Für alle diese Personen hat Hespos ein genaues Partiturblatt geschrieben, und jeder macht da so seinen Kram. Hespos hatte mit dem „Fragment eines Aufbruchs zum integralen Theater“ (1979), dann mit dem „szenischen Abenteuer“ „Seiltanz“ (1982) und vor allem dem Musiktheater „Za' Khani“ (1984) eine gesamtästhetische Konzeption des integralen Musiktheaters entwickelt. Dieses verzichtet konsequent auf die gewohnten Rollen als auch auf die Unterschiede zwischen Musik und Materialien, zwischen Farben und Gesten, Gerüchen und Licht. Im Gegenteil: Alles zusammen bedeutet hier Musik und bedingt einander.
Niemand der sieben geschäftig hantierenden und spielenden Personen hat irgendetwas mit den anderen zu tun.
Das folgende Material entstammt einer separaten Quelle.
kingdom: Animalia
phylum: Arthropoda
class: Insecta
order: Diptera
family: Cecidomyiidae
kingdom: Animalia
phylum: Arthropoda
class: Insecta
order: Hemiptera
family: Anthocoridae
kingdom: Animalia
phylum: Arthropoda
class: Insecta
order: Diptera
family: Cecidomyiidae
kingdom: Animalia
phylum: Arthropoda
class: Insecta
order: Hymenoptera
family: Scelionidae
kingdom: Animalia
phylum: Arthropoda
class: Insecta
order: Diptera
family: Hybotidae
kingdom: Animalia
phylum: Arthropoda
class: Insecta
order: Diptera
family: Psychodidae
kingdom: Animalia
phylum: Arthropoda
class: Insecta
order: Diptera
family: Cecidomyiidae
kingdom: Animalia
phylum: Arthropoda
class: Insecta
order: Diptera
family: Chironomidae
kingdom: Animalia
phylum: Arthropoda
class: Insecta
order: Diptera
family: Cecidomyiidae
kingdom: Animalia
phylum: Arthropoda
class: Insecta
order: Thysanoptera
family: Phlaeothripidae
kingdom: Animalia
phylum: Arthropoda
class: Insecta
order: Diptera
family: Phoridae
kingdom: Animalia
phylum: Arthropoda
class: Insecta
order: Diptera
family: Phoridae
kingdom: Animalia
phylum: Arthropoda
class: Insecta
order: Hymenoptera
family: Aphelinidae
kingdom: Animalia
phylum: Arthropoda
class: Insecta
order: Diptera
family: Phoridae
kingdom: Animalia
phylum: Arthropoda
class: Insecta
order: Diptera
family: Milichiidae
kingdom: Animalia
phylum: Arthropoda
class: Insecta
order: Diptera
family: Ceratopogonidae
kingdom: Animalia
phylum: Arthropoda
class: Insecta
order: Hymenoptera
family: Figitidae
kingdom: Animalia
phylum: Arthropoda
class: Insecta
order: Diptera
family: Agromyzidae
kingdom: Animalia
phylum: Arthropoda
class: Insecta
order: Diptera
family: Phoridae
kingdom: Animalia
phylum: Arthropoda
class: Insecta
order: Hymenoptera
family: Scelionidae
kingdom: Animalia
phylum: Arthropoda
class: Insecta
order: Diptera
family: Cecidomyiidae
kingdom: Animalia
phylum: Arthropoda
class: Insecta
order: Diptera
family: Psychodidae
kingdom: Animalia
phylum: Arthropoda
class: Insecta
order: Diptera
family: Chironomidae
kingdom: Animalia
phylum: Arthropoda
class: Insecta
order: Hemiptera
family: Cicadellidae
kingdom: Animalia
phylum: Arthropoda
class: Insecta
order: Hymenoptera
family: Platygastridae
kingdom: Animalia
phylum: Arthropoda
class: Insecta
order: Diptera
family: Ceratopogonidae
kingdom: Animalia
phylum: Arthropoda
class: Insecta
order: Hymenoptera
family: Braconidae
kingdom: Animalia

Auch die durcheilende Putzfrau des Flughafenpersonals mit ihrem riesigen Putzwagen fügt sich da nahtlos ins Nichtgeschehen ein, ebenso der Nadelstreifenherr, der zum Abflug hastet. Nicht zu vergessen die Kinder im Publikum: schallendes Gelächter über die „aberwitzigen Verrichtungen“ des Tänzers; bald flogen auch ein paar Papierflieger durch die Halle, angeregt wohl durch die sich in Pappe wälzende Schauspielerin.
Eine vielleicht gewollte tragische Komponente über Einsamkeit ergab sich nicht. Alles blieb im einzelnen intensiv, im Zusammenhang beliebig, lustig manchmal, langweilig oft und mit ganz wenig „Sound“: Nur die Trommlerin machte sich sporadisch mit ihrem „scharf-giftig“ gestimmten Instrument hörbar.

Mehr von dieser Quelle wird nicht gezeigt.